** Start DATA EXCERPTS **

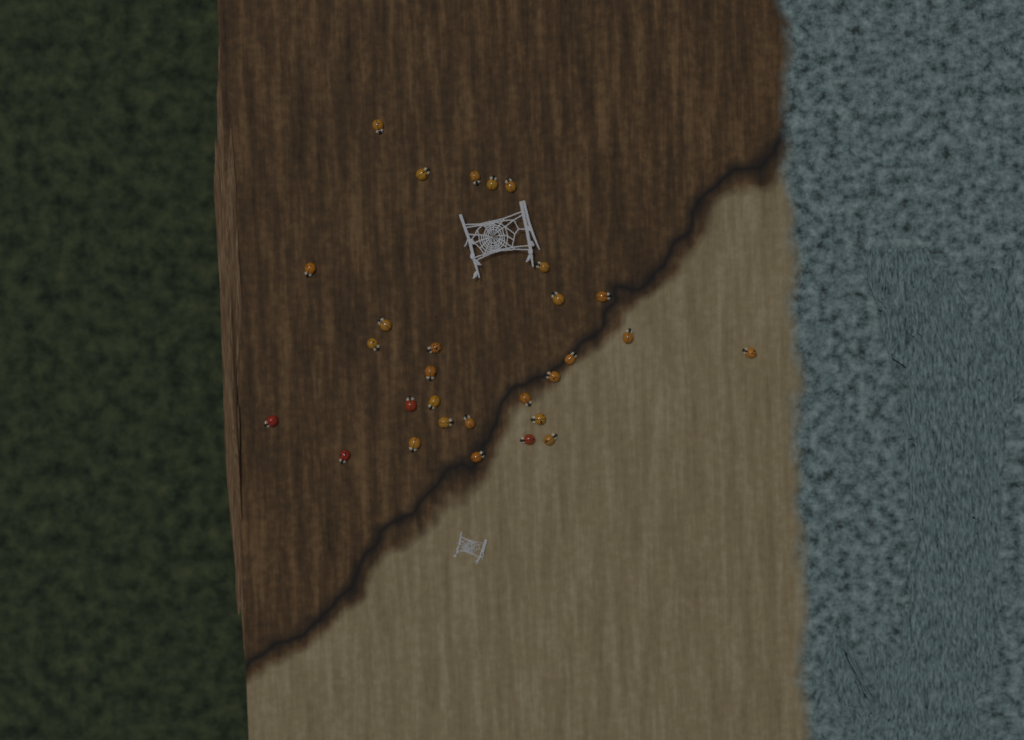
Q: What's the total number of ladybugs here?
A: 29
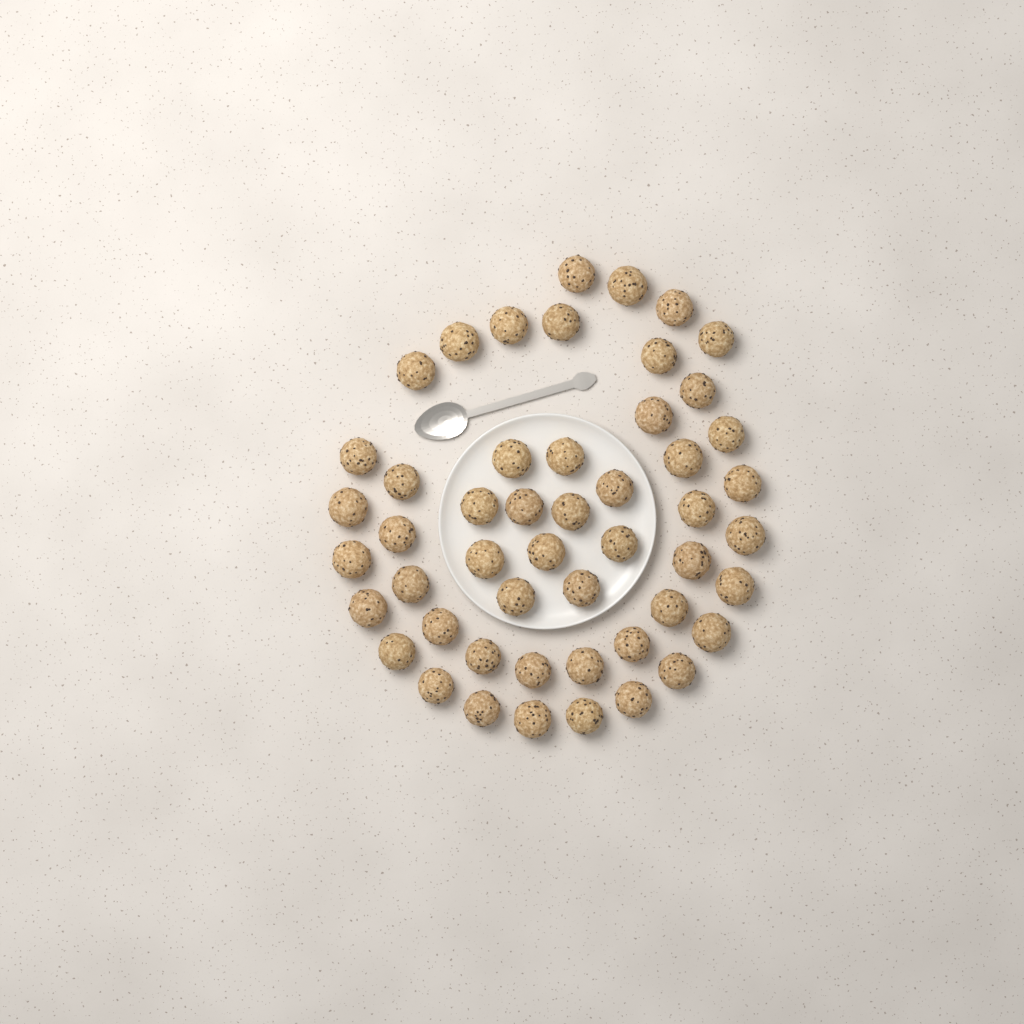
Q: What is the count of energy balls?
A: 50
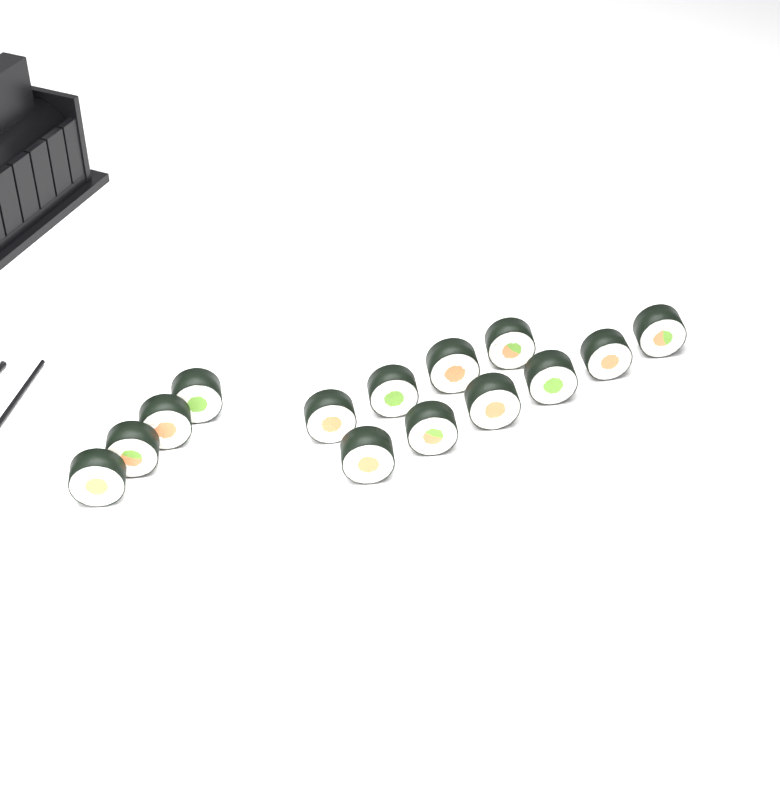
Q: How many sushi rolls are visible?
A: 14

** End DATA EXCERPTS **

> [THE TASK]: Please extract every line of the listing that contains the string "What", matching case exactly.

> [RESULT OF THIS TASK]:
Q: What's the total number of ladybugs here?
Q: What is the count of energy balls?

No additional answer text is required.